* CHALLENGE A
In the entries, write out verbatim every line from the one containing "region: California" to the end of the entries, including both of those lines. Leave the pictures out of your answer.

* EXTRACT TO READ
"""

Wednesday, August 6th 2014 

Yesterday, the media pounced upon the results of a poll on the Europe’s most popular zoos, released by the review website, Tripadvisor. Local, national and international press covered the results of this poll, telling readers that “if you are planning a European holiday over the next few weeks, have a look at this selection of marvellous menageries”.

The zoos featured put out their own press releases, expressing their delight at being recognised for their efforts.

Here we take an alternative look at Europe’s “Top Ten” zoos, and give our top ten reasons to give them, and any other business which holds animals captive for money, a wide berth.

1. Loro Parque – Puerto de la Cruz, Spain

Tripadvisor review says: “The animals are well looked after here, and it shows. The gorillas are really funny to watch. They love to show off”

We say: The name Loro Parque may be familiar to those concerned with the cruel practice of keeping cetaceans (whales and dolphins) in captivity. It is the place where wild-born orca, Morgan, was moved despite international outcry and concerted campaigning to have her returned to her ocean home. The conditions that Morgan now endures have been described as “a living hell” and campaigners say “she chews on the concrete sides due to apparent boredom and stress, leading to her front teeth becoming dangerously worn to the gums”.

In addition, it was at Loro Parque where orca trainer, Alexis Martinez, was killed by a whale named Keto on Christmas Eve, 2009. Keto had been moved from one of the notorious Sea World Parks in the United States. It was Martinez’ tragic death, closely followed by the death of trainer, Dawn Brancheau, at Sea World Orlando which triggered the global campaign surrounding the documentary “Blackfish”; a film which exposed the tragic lives of the orcas held captive by Sea World parks and their associates.

2. Chester Zoo – Chester, United Kingdom

Tripadvisor review says: “The healthiest animals in the cleanest facility I’ve ever seen. The habitat is as close to natural as possible. An amazing facility”

We say: During a recent trip to Chester Zoo, welfare concerns were raised over an elephant who was showing serious signs of mental distress. The unnatural and disturbing behaviours demonstrated by the elephant were dismissed as a “bad habit” “like biting your nails” by the zoo.

Stereotypic behaviour. Elephant at Chester Zoo, June 2014

The zoo recently shipped a relatively elderly female to Madrid Zoo; apparently to help them pursue their breeding programme for captive elephants in the UK. The female, Jangoli, who had lived with her companions for 20 years, now lives with just one very young elephant, who she had never met prior to the move. Just days after her arrival, the other adult elephant at the zoo died suddenly.

Conservationists also shared concerns raised over the zoo’s sloth exhibit. One expert said she was surprised the shy, nocturnal animals survived in the loud, busy and poorly-designed enclosure which they are forced to live in at the zoo.


3. Prague Zoo (Zoo Praha) – Prague, Czech Republic

Tripadvisor review says: “The most beautiful zoo I’ve ever seen”

"""

* CHALLENGE B
Give again, word for word, the passage of the zoo article from "In addition, it" to "and their associates.".

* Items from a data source
"""

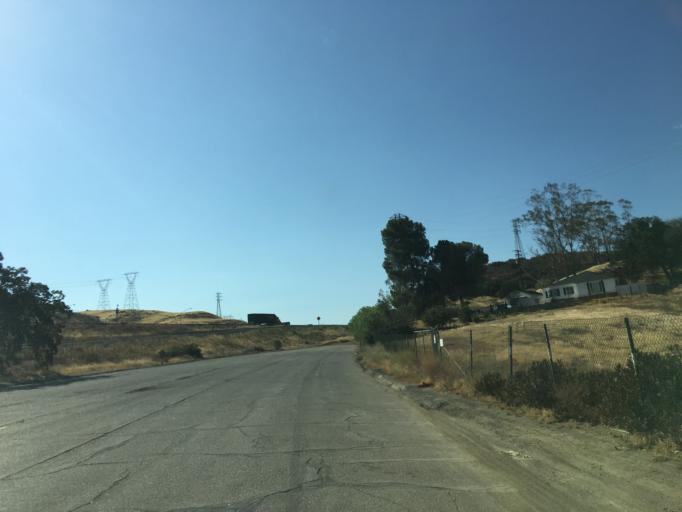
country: US
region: California
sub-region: Los Angeles County
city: Castaic
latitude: 34.5686
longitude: -118.6886
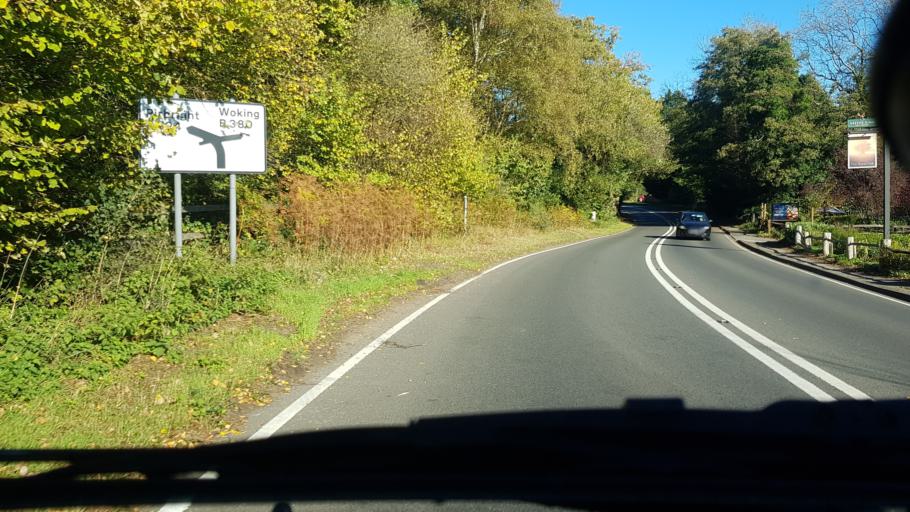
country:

"""

* RESPONSE A
region: California
sub-region: Los Angeles County
city: Castaic
latitude: 34.5686
longitude: -118.6886
country:

* RESPONSE B
In addition, it was at Loro Parque where orca trainer, Alexis Martinez, was killed by a whale named Keto on Christmas Eve, 2009. Keto had been moved from one of the notorious Sea World Parks in the United States. It was Martinez’ tragic death, closely followed by the death of trainer, Dawn Brancheau, at Sea World Orlando which triggered the global campaign surrounding the documentary “Blackfish”; a film which exposed the tragic lives of the orcas held captive by Sea World parks and their associates.